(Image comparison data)

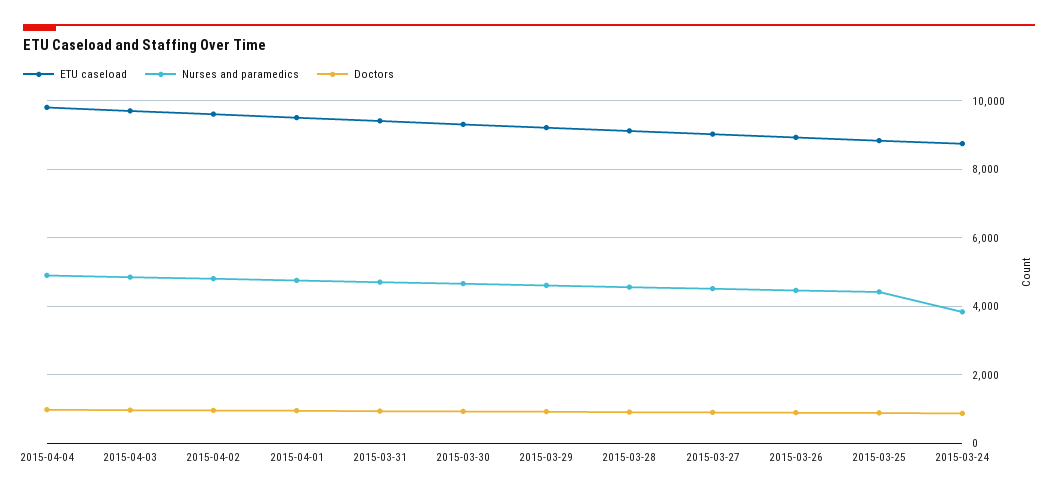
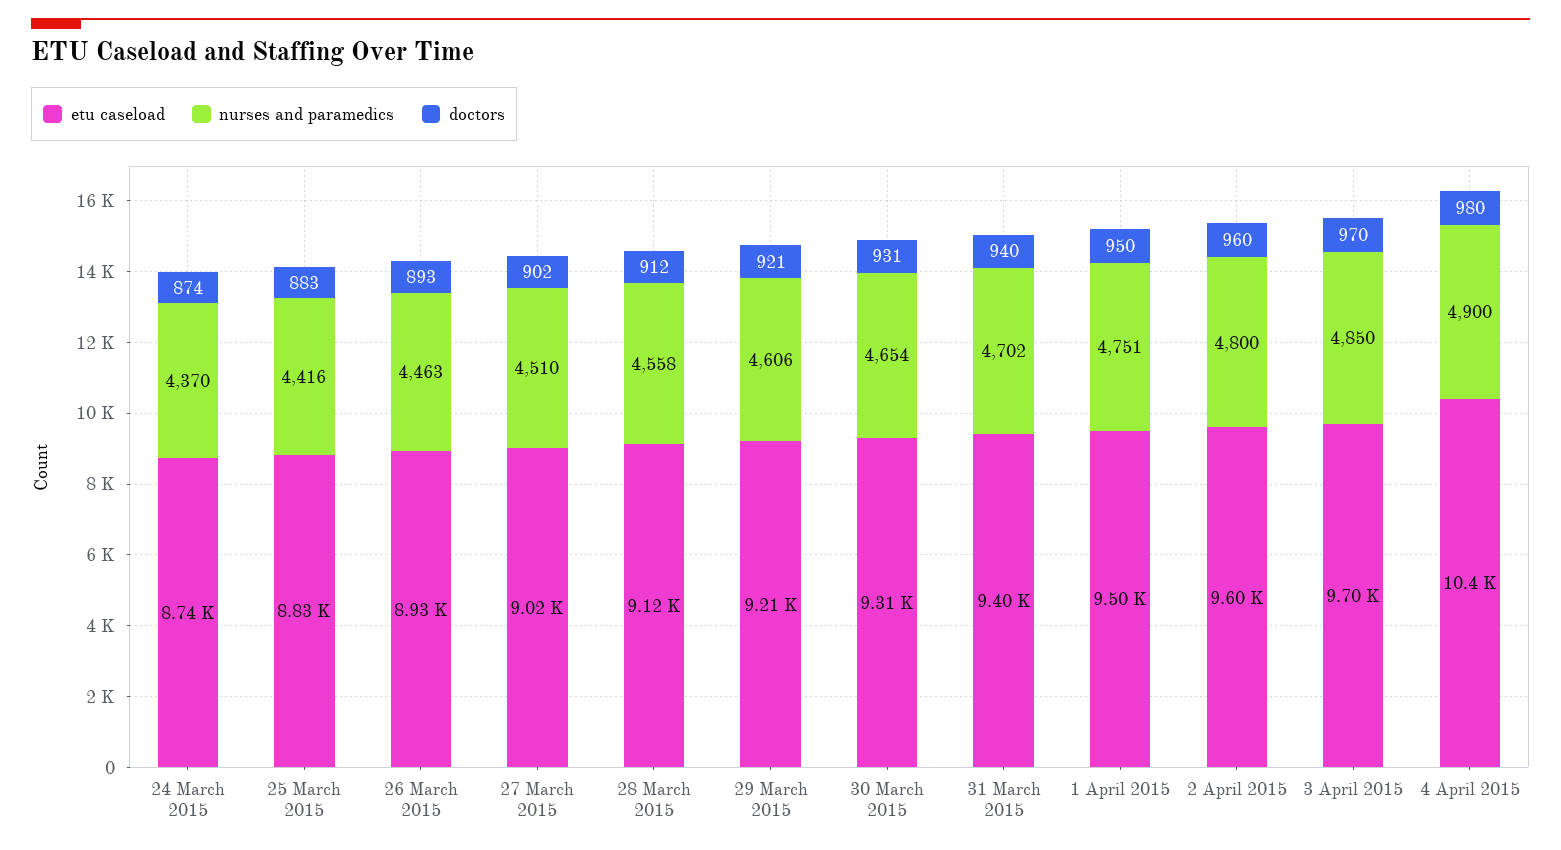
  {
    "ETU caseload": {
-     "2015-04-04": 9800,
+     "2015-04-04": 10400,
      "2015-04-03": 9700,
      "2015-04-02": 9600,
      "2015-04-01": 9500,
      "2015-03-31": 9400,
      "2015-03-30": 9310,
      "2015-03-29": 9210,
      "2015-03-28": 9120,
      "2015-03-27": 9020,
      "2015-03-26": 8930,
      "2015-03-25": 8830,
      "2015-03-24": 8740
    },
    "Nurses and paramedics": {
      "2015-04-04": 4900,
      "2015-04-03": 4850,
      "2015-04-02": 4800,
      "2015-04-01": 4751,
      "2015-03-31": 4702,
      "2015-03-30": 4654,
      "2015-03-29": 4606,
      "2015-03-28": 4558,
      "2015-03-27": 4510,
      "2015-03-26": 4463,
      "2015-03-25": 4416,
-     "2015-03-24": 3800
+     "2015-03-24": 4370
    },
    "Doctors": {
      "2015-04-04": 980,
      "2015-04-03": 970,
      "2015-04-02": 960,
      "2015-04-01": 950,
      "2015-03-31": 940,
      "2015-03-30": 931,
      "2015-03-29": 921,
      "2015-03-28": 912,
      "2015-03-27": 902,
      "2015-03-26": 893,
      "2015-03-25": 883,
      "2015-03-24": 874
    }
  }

**Requirement**.
Could you transcribe all of the data exactly, keeping every picture out of the copy?

**Written solution**.
  {
    "ETU caseload": {
-     "2015-04-04": 9800,
+     "2015-04-04": 10400,
      "2015-04-03": 9700,
      "2015-04-02": 9600,
      "2015-04-01": 9500,
      "2015-03-31": 9400,
      "2015-03-30": 9310,
      "2015-03-29": 9210,
      "2015-03-28": 9120,
      "2015-03-27": 9020,
      "2015-03-26": 8930,
      "2015-03-25": 8830,
      "2015-03-24": 8740
    },
    "Nurses and paramedics": {
      "2015-04-04": 4900,
      "2015-04-03": 4850,
      "2015-04-02": 4800,
      "2015-04-01": 4751,
      "2015-03-31": 4702,
      "2015-03-30": 4654,
      "2015-03-29": 4606,
      "2015-03-28": 4558,
      "2015-03-27": 4510,
      "2015-03-26": 4463,
      "2015-03-25": 4416,
-     "2015-03-24": 3800
+     "2015-03-24": 4370
    },
    "Doctors": {
      "2015-04-04": 980,
      "2015-04-03": 970,
      "2015-04-02": 960,
      "2015-04-01": 950,
      "2015-03-31": 940,
      "2015-03-30": 931,
      "2015-03-29": 921,
      "2015-03-28": 912,
      "2015-03-27": 902,
      "2015-03-26": 893,
      "2015-03-25": 883,
      "2015-03-24": 874
    }
  }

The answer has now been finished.